Senator Renisel raised his hand and the Chamber fell silent. “You may outrank us as Seraf and Archduchess, but it would be wise to watch your tongue. I would not count on Regelial standing-up for you after you failed him. Choose whom to rely on better, Seraf Marasia, or make the same mistake I did,” he said, running his index finger across the scar on his face.
“A hundred-year old grudge that has perverted your purpose, Renisel,” Regelial spoke, taking a pair of steps to the front. “You know Marasia’s words to be true. You have grown blind and deaf to the needs of your people. The people Apostle Adirsa, your wife, died for.”
“How dare you speak her name after what you did?”
“I name her because I have remained faithful to her memory.”
“So have I.”
“And yet you would sit here while Gamalarn burns Sylenvia to the ground,” he glanced at King Caylsig through the corner of his eyes; pale and silent. Even ghosts have their uses. “If you really want to respect Adirsa’s memory, then you should authorise me to mobilise the army to protect Sylenvia.”
“This matter was settled months ago, Regelial,” said Renisel. “Whatever the outcome, we both agreed we are not to take sides. It is not our responsibility to clean this man’s mess.”
“My kingdom needs the help of the Empire if it is to survive,” Caylsig finally pleaded. “Surely you can’t be as cruel as to let your own brothers die while you do nothing but watch can you?”
“If that will ensure the perpetuity of the Empire, then we have no other option. Our duty as Senators is to protect the people and sovereignty of the Holy Laégelian Empire, even if we have to stain our hands with Sylen blood.”
“You humans can be so pathetic, Renisel. Power gives you a false sense of courage and wisdom; but they’re easily shattered by a greater power.”
“Do not forget you are human as well, Your Majesty,” affirmed Senator Calyeri. “You, too, must bend your knee to powers higher than your own.”
“Which only the Apostle commands, Duke Aneós. I am still waiting for an answer, Renisel,” he spoke before Senator Calyeri could utter another word. “Will the Senate authorise the full mobilisation of the Imperial Armed Forces in response to the potential threat posed to the Empire by the Gamalarn Nation?”

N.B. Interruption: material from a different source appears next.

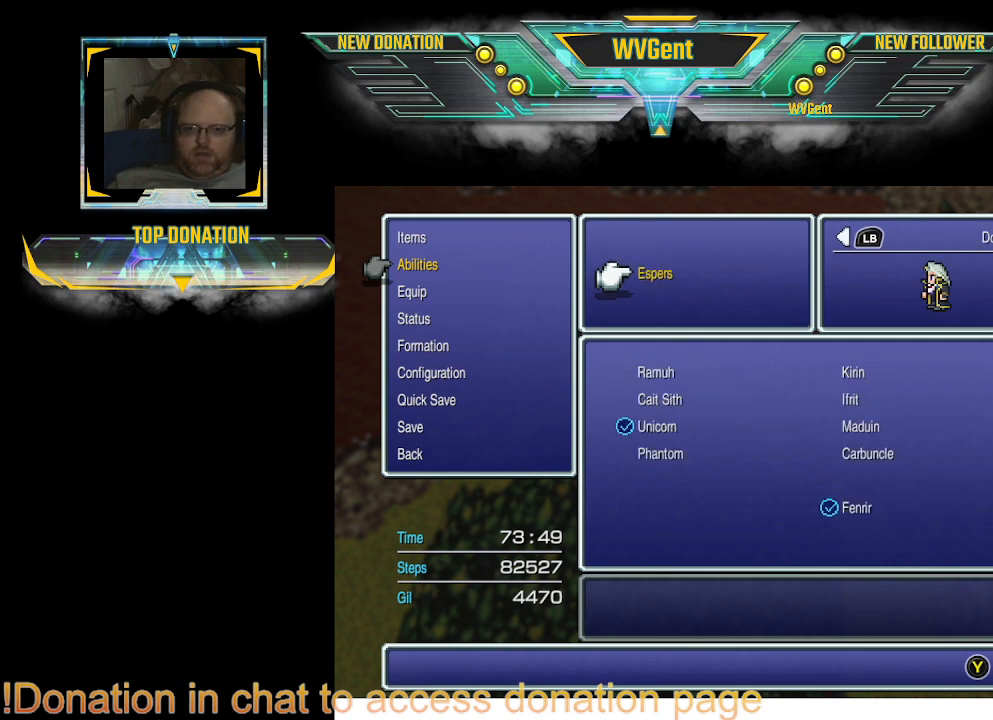
{"buttons": [], "left_stick": "center", "right_stick": "center", "events": [[333, "CROSS", "down"], [433, "CROSS", "up"]]}
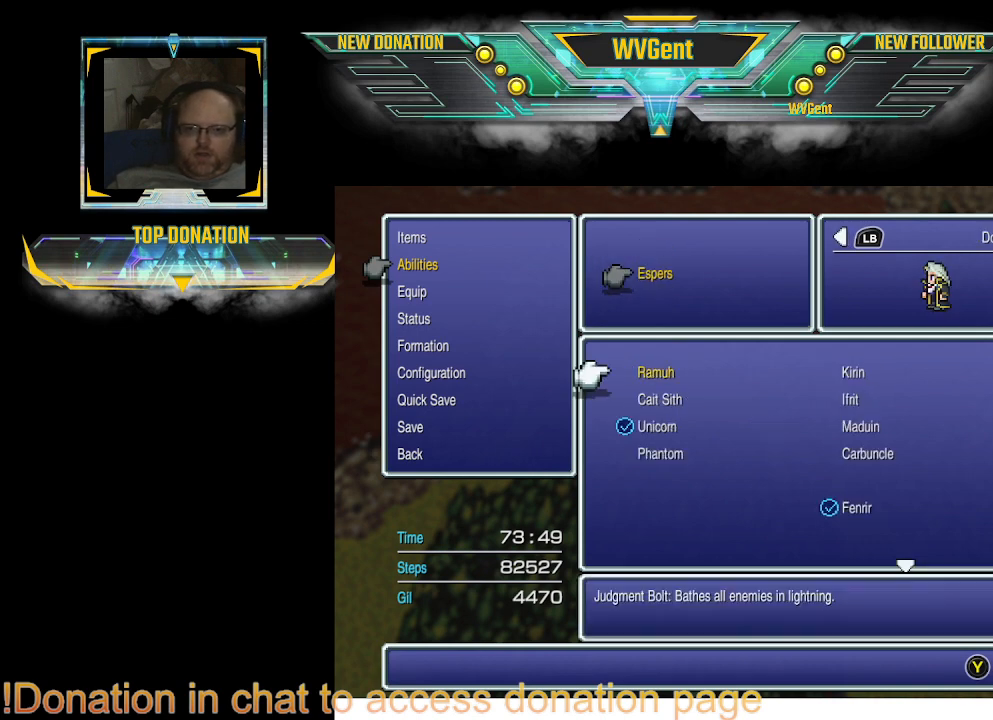
{"buttons": [], "left_stick": "center", "right_stick": "center", "events": []}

The Chamber fell silent after a while. Then, silence gave way to whispers. Ceaseless, annoying hissing. Three hundred twenty-one voices and yet there was only one mind; the only one who endangered his plans. First his pupil and now his opponent.
“Unless an attack befalls imperial territory first, the Empire will not play an active role in this conflict,” Renisel declared.
“Is that the will of the Senate?” Regelial asked. Three hundred twenty ayes followed in quick response. Just as I expected. “Then I shall abide by your rule.” For now.
“And you,” Senator Calyeri pointed his finger at Marasia, “do not think yourself above out judgment. We don’t care whether you are the High Seraf-Magister or the Emperor’s preferred tool, henceforth, you shall answer to us as well or we shall deprive you of your title.”
“You can’t do that,” Marasia replied, losing the temperance she had managed to keep until now.
“I’m afraid they can,” Regelial declared. They could do as they pleased for as long as he had to answer to them; for as long as Renisel could keep his leash on him.
“Do not test the limits of our patience,” Calyeri spoke with an authority resembling Renisel’s.